■ Task objective
Go through the entries below and print each one exactly, leaving out pictures.

■ Recorded information
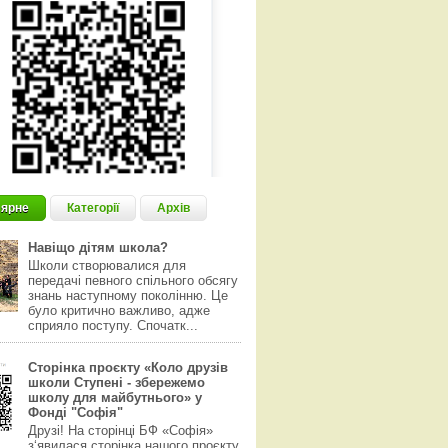
ярне
Категорії
Архів
Навіщо дітям школа?
Школи створювалися для
передачі певного спільного обсягу
знань наступному поколінню. Це
було критично важливо, адже
сприяло поступу. Спочатк...
Сторінка проєкту «Коло друзів
школи Ступені - збережемо
школу для майбутнього» у
Фонді "Софія"
Друзі! На сторінці БФ «Софія»
з‘явилася сторінка нашого проєкту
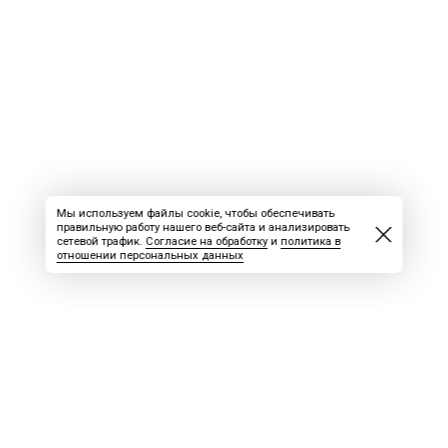
Мы используем файлы cookie, чтобы обеспечивать
правильную работу нашего веб-сайта и анализировать
сетевой трафик.
Согласие на обработку
и
политика в
отношении персональных данных
ВАКАНСИИ
СКАЧАТЬ НОМЕР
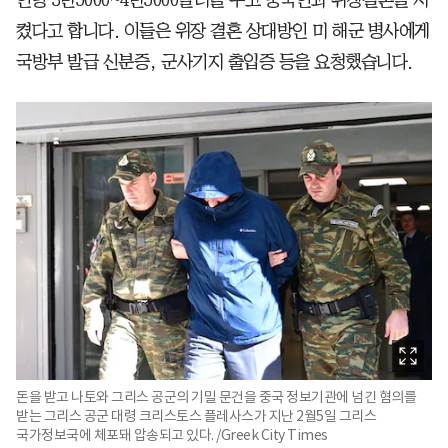
인당 3만5000~4만5000달러를 주고 중국인과 위장결혼을 시
켰다고 합니다. 이들은 위장 결혼 상대방인 미 해군 병사에게
국방부 발급 신분증, 군사기지 출입증 등을 요청했습니다.
돈을 받고 나토와 그리스 공군의 기밀 문건을 중국 정보기관에 넘긴 혐의를
받는 그리스 공군 대령 크리스토스 플레사스가 지난 2월5일 그리스
국가정보국에 체포돼 압송되고 있다. /Greek City Times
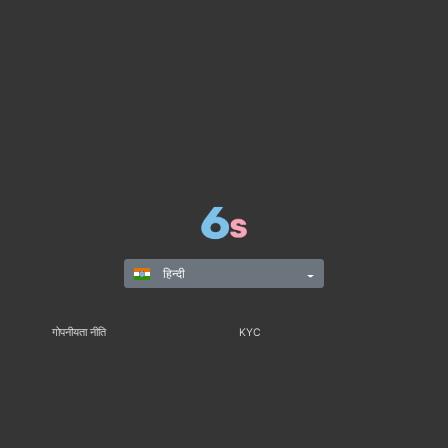
हिन्दी
गोपनीयता नीति
KYC
नियम और विनियम
नियम और शर्तें
जिम्मेदार गेमिंग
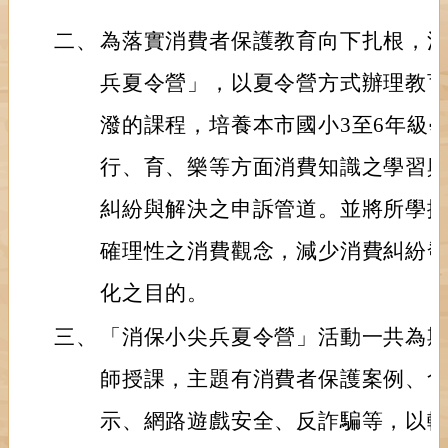
二、
為落實消費者保護教育向下扎根，
兵夏令營」，以夏令營方式辦理教
潑的課程，培養本市國小3至6年級
行、育、樂等方面消費知識之學習
糾紛與解決之申訴管道。並將所學
確理性之消費觀念，減少消費糾紛
化之目的。
三、
「消保小尖兵夏令營」活動一共為期
師授課，主題有消費者保護案例、
示、網路遊戲安全、反詐騙等，以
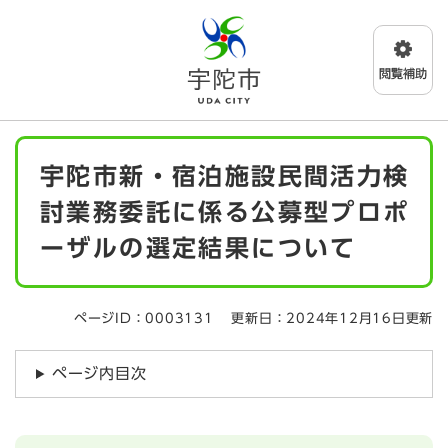
ペ
メニューを飛ばして本文へ
ー
ジ
の
先
頭
で
本
す
宇陀市新・宿泊施設民間活力検
文
。
討業務委託に係る公募型プロポ
ーザルの選定結果について
ページID：0003131
更新日：2024年12月16日更新
ページ内目次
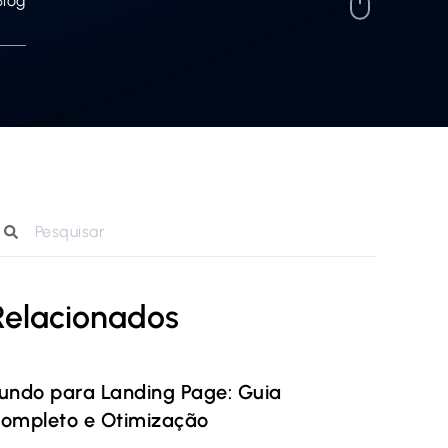
Blog
Relacionados
undo para Landing Page: Guia
ompleto e Otimização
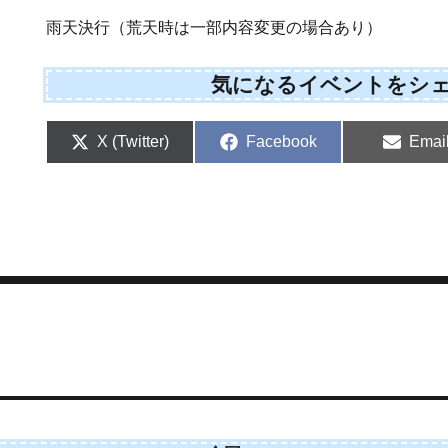
雨天決行（荒天時は一部内容変更の場合あり）
気になるイベントをシ
S
S
S
X (Twitter)
Facebook
Emai
h
h
h
a
a
a
r
r
r
e
e
e
o
o
o
n
n
n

■ Solution
ярне
Категорії
Архів
Навіщо дітям школа?
Школи створювалися для
передачі певного спільного обсягу
знань наступному поколінню. Це
було критично важливо, адже
сприяло поступу. Спочатк...
Сторінка проєкту «Коло друзів
школи Ступені - збережемо
школу для майбутнього» у
Фонді "Софія"
Друзі! На сторінці БФ «Софія»
з‘явилася сторінка нашого проєкту
Мы используем файлы cookie, чтобы обеспечивать
правильную работу нашего веб-сайта и анализировать
сетевой трафик.
Согласие на обработку
и
политика в
отношении персональных данных
ВАКАНСИИ
СКАЧАТЬ НОМЕР
인당 3만5000~4만5000달러를 주고 중국인과 위장결혼을 시
켰다고 합니다. 이들은 위장 결혼 상대방인 미 해군 병사에게
국방부 발급 신분증, 군사기지 출입증 등을 요청했습니다.
돈을 받고 나토와 그리스 공군의 기밀 문건을 중국 정보기관에 넘긴 혐의를
받는 그리스 공군 대령 크리스토스 플레사스가 지난 2월5일 그리스
국가정보국에 체포돼 압송되고 있다. /Greek City Times
हिन्दी
गोपनीयता नीति
KYC
नियम और विनियम
नियम और शर्तें
जिम्मेदार गेमिंग
二、
為落實消費者保護教育向下扎根，
兵夏令營」，以夏令營方式辦理教
潑的課程，培養本市國小3至6年級
行、育、樂等方面消費知識之學習
糾紛與解決之申訴管道。並將所學
確理性之消費觀念，減少消費糾紛
化之目的。
三、
「消保小尖兵夏令營」活動一共為期
師授課，主題有消費者保護案例、
示、網路遊戲安全、反詐騙等，以
ペ
メニューを飛ばして本文へ
ー
ジ
の
先
頭
で
本
す
宇陀市新・宿泊施設民間活力検
文
。
討業務委託に係る公募型プロポ
ーザルの選定結果について
ページID：0003131
更新日：2024年12月16日更新
ページ内目次
Blog
Relacionados
undo para Landing Page: Guia
ompleto e Otimização
雨天決行（荒天時は一部内容変更の場合あり）
気になるイベントをシ
S
S
S
X (Twitter)
Facebook
Emai
h
h
h
a
a
a
r
r
r
e
e
e
o
o
o
n
n
n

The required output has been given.